I'm also seeing "\z" on the BYOND side *never* matching, even when there isn't a newline;

/world/New()
var/text = "foo\nbar\n\nbaz\n"
for(var/R in list("...\\z", // 0; regex tester: no match
"...\\Z", // 0; regex tester: "baz"
"...\\n\\z", // 0; regex tester: "baz\n"
"...\\n\\Z")) // 10 ie "baz\n"; regex tester: "baz\n"
world.log << "[R]: [findtext(text, regex(R))]"


/world/New()
var/text = "foo\nbar\n\nbaz"
for(var/R in list("...\\z", // 0; regex tester: "baz"
"...\\Z", // 10 ie "baz"; regex tester: "baz"
"...\\n\\z", // 0; regex tester: no match
"...\\n\\Z")) // 0; regex tester: no match
world.log << "[R]: [findtext(text, regex(R))]"
That's because \z is not supported, and \Z is strictly end-of-text. This is documented. This report should be a feature request.
I thought the standard for this shit is ^ and $?
In response to Monster860
Monster860 wrote:
I thought the standard for this shit is ^ and $?
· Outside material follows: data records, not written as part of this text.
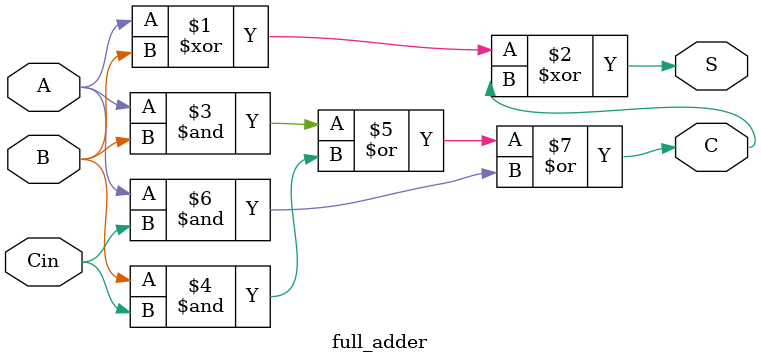
<source format=v>
`timescale 1ns / 1ps
module full_adder(
    input A,
    input B,
    output C,
    output S,
    input Cin
    );
	 assign S=A^B^C;
	 assign C=A&B | B&Cin | A&Cin;
endmodule

</source>
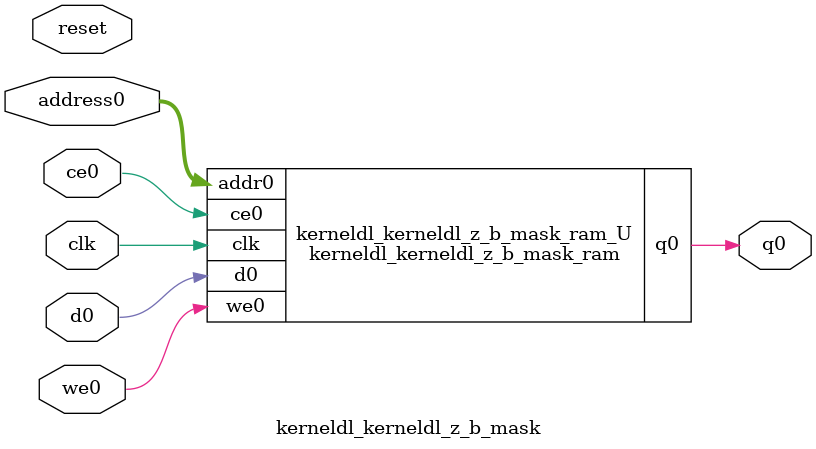
<source format=v>
`timescale 1 ns / 1 ps
module kerneldl_kerneldl_z_b_mask_ram (addr0, ce0, d0, we0, q0,  clk);

parameter DWIDTH = 1;
parameter AWIDTH = 19;
parameter MEM_SIZE = 312000;

input[AWIDTH-1:0] addr0;
input ce0;
input[DWIDTH-1:0] d0;
input we0;
output reg[DWIDTH-1:0] q0;
input clk;

(* ram_style = "block" *)reg [DWIDTH-1:0] ram[0:MEM_SIZE-1];




always @(posedge clk)  
begin 
    if (ce0) 
    begin
        if (we0) 
        begin 
            ram[addr0] <= d0; 
        end 
        q0 <= ram[addr0];
    end
end


endmodule

`timescale 1 ns / 1 ps
module kerneldl_kerneldl_z_b_mask(
    reset,
    clk,
    address0,
    ce0,
    we0,
    d0,
    q0);

parameter DataWidth = 32'd1;
parameter AddressRange = 32'd312000;
parameter AddressWidth = 32'd19;
input reset;
input clk;
input[AddressWidth - 1:0] address0;
input ce0;
input we0;
input[DataWidth - 1:0] d0;
output[DataWidth - 1:0] q0;



kerneldl_kerneldl_z_b_mask_ram kerneldl_kerneldl_z_b_mask_ram_U(
    .clk( clk ),
    .addr0( address0 ),
    .ce0( ce0 ),
    .we0( we0 ),
    .d0( d0 ),
    .q0( q0 ));

endmodule


</source>
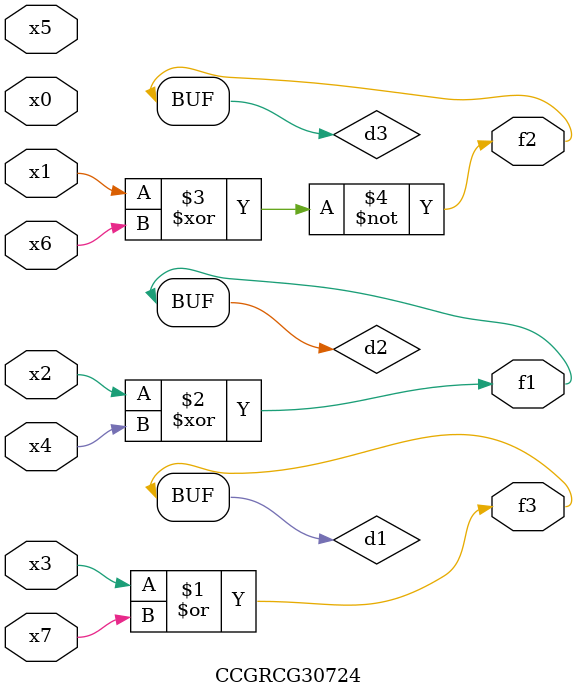
<source format=v>
module CCGRCG30724(
	input x0, x1, x2, x3, x4, x5, x6, x7,
	output f1, f2, f3
);

	wire d1, d2, d3;

	or (d1, x3, x7);
	xor (d2, x2, x4);
	xnor (d3, x1, x6);
	assign f1 = d2;
	assign f2 = d3;
	assign f3 = d1;
endmodule

</source>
Those have a different meaning in multiline mode.
Sorry for the late reply. As was mentioned, my contention is the differentiation between the \Z and \z anchors as when I was first using regex in BYOND it took me a while to find out that \Z doesn't perform the same as the majority of other regex implementations as one would expect.

However I do agree it's a minor concern and if \z is intentionally not supported then this is a feature request for it, and by extension, support for \Z's standard behaviour.